Yumi had greeted this new information with an equal measure of horror and joy — horror that her good friend had experienced such a frightening imprisonment, but sheer joy at knowing someone involved in something so cool. Yumi would definitely be one up on her cousin now, in the information department at least. Stacey, as usual, was rather blasé about it, and treated October as if her big revelation had been that she was originally from Iowa. October sometimes felt Stacey was like a taller, less dead, slightly more masculine version of Morna in that respect.

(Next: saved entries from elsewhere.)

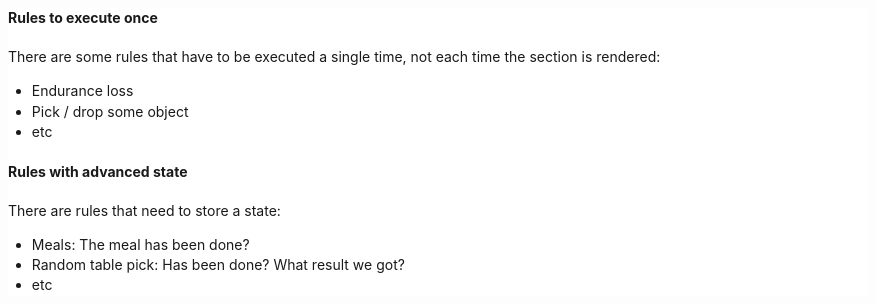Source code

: #### Rules to execute once

There are some rules that have to be executed a single time, not each time the section
is rendered:

* Endurance loss
* Pick / drop some object
* etc

#### Rules with advanced state

There are rules that need to store a state:

* Meals: The meal has been done?
* Random table pick: Has been done? What result we got?
* etc

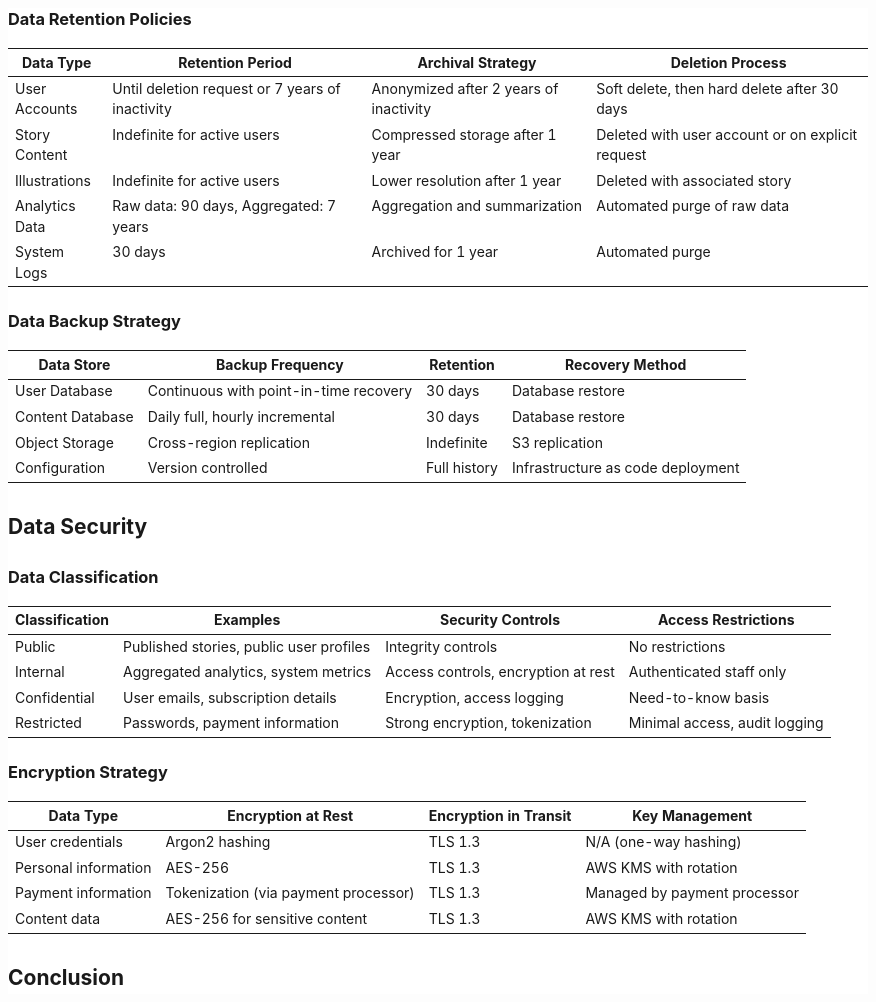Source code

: ### Data Retention Policies

| Data Type | Retention Period | Archival Strategy | Deletion Process |
|-----------|------------------|-------------------|------------------|
| User Accounts | Until deletion request or 7 years of inactivity | Anonymized after 2 years of inactivity | Soft delete, then hard delete after 30 days |
| Story Content | Indefinite for active users | Compressed storage after 1 year | Deleted with user account or on explicit request |
| Illustrations | Indefinite for active users | Lower resolution after 1 year | Deleted with associated story |
| Analytics Data | Raw data: 90 days, Aggregated: 7 years | Aggregation and summarization | Automated purge of raw data |
| System Logs | 30 days | Archived for 1 year | Automated purge |

### Data Backup Strategy

| Data Store | Backup Frequency | Retention | Recovery Method |
|------------|------------------|-----------|------------------|
| User Database | Continuous with point-in-time recovery | 30 days | Database restore |
| Content Database | Daily full, hourly incremental | 30 days | Database restore |
| Object Storage | Cross-region replication | Indefinite | S3 replication |
| Configuration | Version controlled | Full history | Infrastructure as code deployment |

## Data Security

### Data Classification

| Classification | Examples | Security Controls | Access Restrictions |
|----------------|----------|-------------------|--------------------|
| Public | Published stories, public user profiles | Integrity controls | No restrictions |
| Internal | Aggregated analytics, system metrics | Access controls, encryption at rest | Authenticated staff only |
| Confidential | User emails, subscription details | Encryption, access logging | Need-to-know basis |
| Restricted | Passwords, payment information | Strong encryption, tokenization | Minimal access, audit logging |

### Encryption Strategy

| Data Type | Encryption at Rest | Encryption in Transit | Key Management |
|-----------|--------------------|-----------------------|---------------|
| User credentials | Argon2 hashing | TLS 1.3 | N/A (one-way hashing) |
| Personal information | AES-256 | TLS 1.3 | AWS KMS with rotation |
| Payment information | Tokenization (via payment processor) | TLS 1.3 | Managed by payment processor |
| Content data | AES-256 for sensitive content | TLS 1.3 | AWS KMS with rotation |

## Conclusion

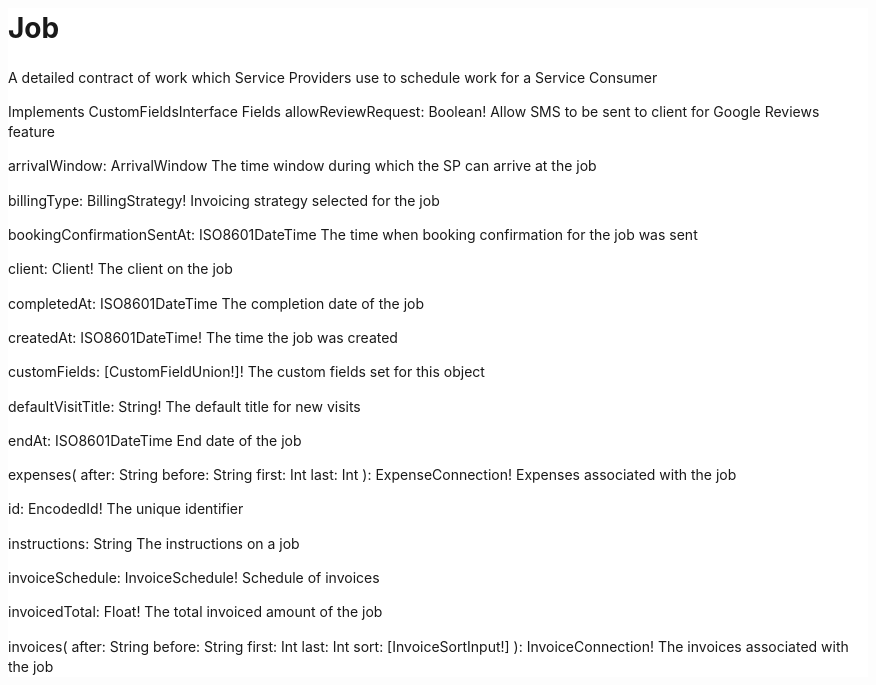 # Job
A detailed contract of work which Service Providers use to schedule work for a Service Consumer

Implements
CustomFieldsInterface
Fields
allowReviewRequest: Boolean!
Allow SMS to be sent to client for Google Reviews feature

arrivalWindow: ArrivalWindow
The time window during which the SP can arrive at the job

billingType: BillingStrategy!
Invoicing strategy selected for the job

bookingConfirmationSentAt: ISO8601DateTime
The time when booking confirmation for the job was sent

client: Client!
The client on the job

completedAt: ISO8601DateTime
The completion date of the job

createdAt: ISO8601DateTime!
The time the job was created

customFields: [CustomFieldUnion!]!
The custom fields set for this object

defaultVisitTitle: String!
The default title for new visits

endAt: ISO8601DateTime
End date of the job

expenses(
after: String
before: String
first: Int
last: Int
): ExpenseConnection!
Expenses associated with the job

id: EncodedId!
The unique identifier

instructions: String
The instructions on a job

invoiceSchedule: InvoiceSchedule!
Schedule of invoices

invoicedTotal: Float!
The total invoiced amount of the job

invoices(
after: String
before: String
first: Int
last: Int
sort: [InvoiceSortInput!]
): InvoiceConnection!
The invoices associated with the job
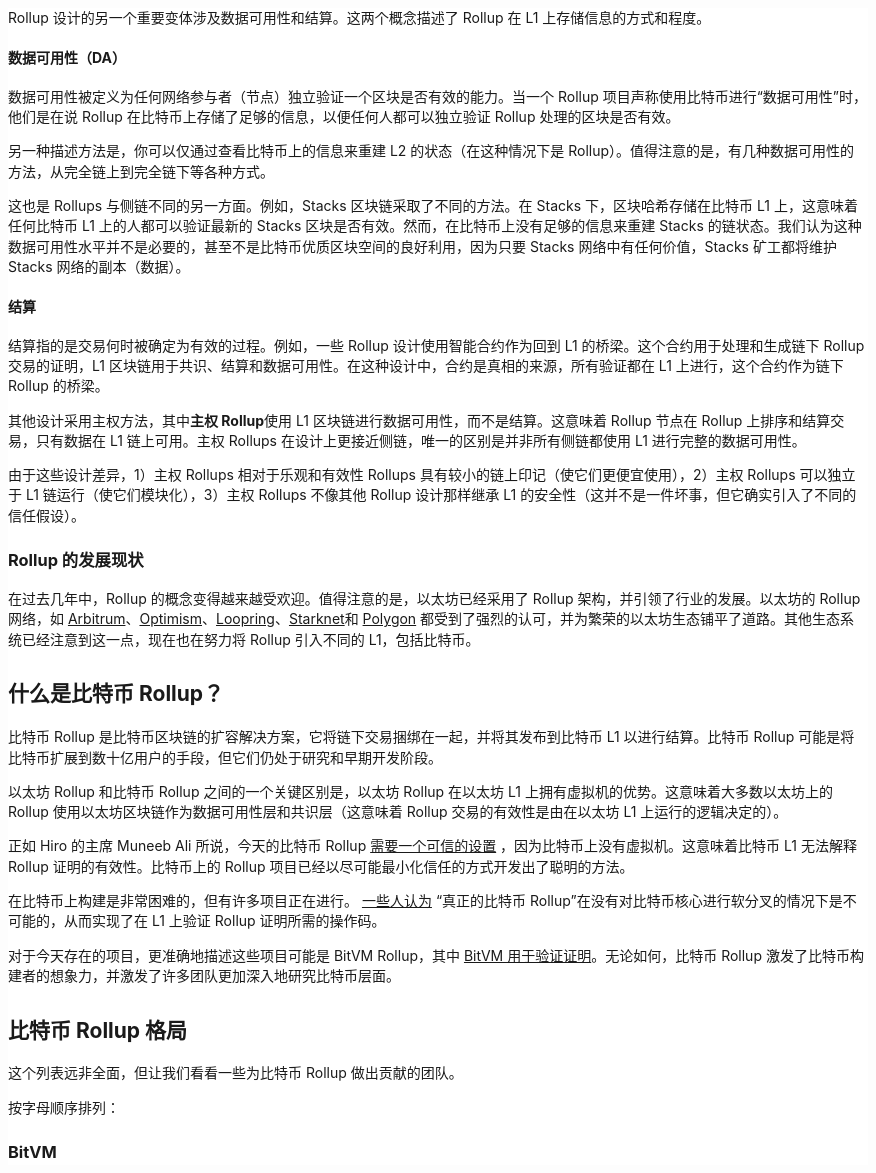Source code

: Rollup 设计的另一个重要变体涉及数据可用性和结算。这两个概念描述了 Rollup 在 L1 上存储信息的方式和程度。

#### 数据可用性（DA）

数据可用性被定义为任何网络参与者（节点）独立验证一个区块是否有效的能力。当一个 Rollup 项目声称使用比特币进行“数据可用性”时，他们是在说 Rollup 在比特币上存储了足够的信息，以便任何人都可以独立验证 Rollup 处理的区块是否有效。

另一种描述方法是，你可以仅通过查看比特币上的信息来重建 L2 的状态（在这种情况下是 Rollup）。值得注意的是，有几种数据可用性的方法，从完全链上到完全链下等各种方式。

这也是 Rollups 与侧链不同的另一方面。例如，Stacks 区块链采取了不同的方法。在 Stacks 下，区块哈希存储在比特币 L1 上，这意味着任何比特币 L1 上的人都可以验证最新的 Stacks 区块是否有效。然而，在比特币上没有足够的信息来重建 Stacks 的链状态。我们认为这种数据可用性水平并不是必要的，甚至不是比特币优质区块空间的良好利用，因为只要 Stacks 网络中有任何价值，Stacks 矿工都将维护 Stacks 网络的副本（数据）。

#### 结算

结算指的是交易何时被确定为有效的过程。例如，一些 Rollup 设计使用智能合约作为回到 L1 的桥梁。这个合约用于处理和生成链下 Rollup 交易的证明，L1 区块链用于共识、结算和数据可用性。在这种设计中，合约是真相的来源，所有验证都在 L1 上进行，这个合约作为链下 Rollup 的桥梁。

其他设计采用主权方法，其中**主权 Rollup**使用 L1 区块链进行数据可用性，而不是结算。这意味着 Rollup 节点在 Rollup 上排序和结算交易，只有数据在 L1 链上可用。主权 Rollups 在设计上更接近侧链，唯一的区别是并非所有侧链都使用 L1 进行完整的数据可用性。

由于这些设计差异，1）主权 Rollups 相对于乐观和有效性 Rollups 具有较小的链上印记（使它们更便宜使用），2）主权 Rollups 可以独立于 L1 链运行（使它们模块化），3）主权 Rollups 不像其他 Rollup 设计那样继承 L1 的安全性（这并不是一件坏事，但它确实引入了不同的信任假设）。

### Rollup 的发展现状

在过去几年中，Rollup 的概念变得越来越受欢迎。值得注意的是，以太坊已经采用了 Rollup 架构，并引领了行业的发展。以太坊的 Rollup 网络，如 [Arbitrum](https://arbitrum.io/)、[Optimism](https://www.optimism.io/)、[Loopring](https://loopring.org/#/)、[Starknet](https://www.starknet.io/en)和 [Polygon](https://polygon.technology/) 都受到了强烈的认可，并为繁荣的以太坊生态铺平了道路。其他生态系统已经注意到这一点，现在也在努力将 Rollup 引入不同的 L1，包括比特币。

## 什么是比特币 Rollup？

比特币 Rollup 是比特币区块链的扩容解决方案，它将链下交易捆绑在一起，并将其发布到比特币 L1 以进行结算。比特币 Rollup 可能是将比特币扩展到数十亿用户的手段，但它们仍处于研究和早期开发阶段。

以太坊 Rollup 和比特币 Rollup 之间的一个关键区别是，以太坊 Rollup 在以太坊 L1 上拥有虚拟机的优势。这意味着大多数以太坊上的 Rollup 使用以太坊区块链作为数据可用性层和共识层（这意味着 Rollup 交易的有效性是由在以太坊 L1 上运行的逻辑决定的）。

正如 Hiro 的主席 Muneeb Ali 所说，今天的比特币 Rollup [需要一个可信的设置](https://github.com/stacks-network/stacks/blob/master/bitcoin-rollups.md) ，因为比特币上没有虚拟机。这意味着比特币 L1 无法解释 Rollup 证明的有效性。比特币上的 Rollup 项目已经以尽可能最小化信任的方式开发出了聪明的方法。

在比特币上构建是非常困难的，但有许多项目正在进行。 [一些人认为](https://x.com/januszg_/status/1749490224307028417?s=20) “真正的比特币 Rollup”在没有对比特币核心进行软分叉的情况下是不可能的，从而实现了在 L1 上验证 Rollup 证明所需的操作码。

对于今天存在的项目，更准确地描述这些项目可能是 BitVM Rollup，其中 [BitVM 用于验证证明](https://learnblockchain.cn/article/8013)。无论如何，比特币 Rollup 激发了比特币构建者的想象力，并激发了许多团队更加深入地研究比特币层面。

## 比特币 Rollup 格局

这个列表远非全面，但让我们看看一些为比特币 Rollup 做出贡献的团队。

按字母顺序排列：

### BitVM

She wondered if they could be related, but she couldn’t remember Stacey’s last name at the moment.
“So, are you free Friday night?” Stacey asked.
“Um, I think so. Why?”
“There’s another concert at the Y. Yumi and I will be in attendance, and there’s an extra working seatbelt in my dad’s car.”
“Oh, please come,” Yumi insisted.
“Well, my dad’s a little strict about me leaving the house after the kidnapping,” October smiled. “But I’ll see what I can do.”
“Hey, Zombie Tramp,” shouted Ashlie Salmons, interrupting a totally perfect Kodak moment. “I heard you and Mr. Page were going to elope when the police busted him. Honeymoon in Niagara Falls. How’d that work out for you?”
What a hosebeast. Things were definitely back to normal at Sticksville Central.
That afternoon, October strode into the Sticksville Public Library, coasting across the carpet like a heat-seeking missile aimed at the history section. She found several books on the pre-war era, Canada’s involvement in World War I, and the country’s immigration waves. She photocopied every scrap of information she could find about Sticksville, Ontario, in the early twentieth century. She even pocketed a pamphlet offering a walking tour of the historic pubs and restaurants of Sticksville and its surroundings.
She needed everything she could find. After all, a dead Scottish lass was counting on her.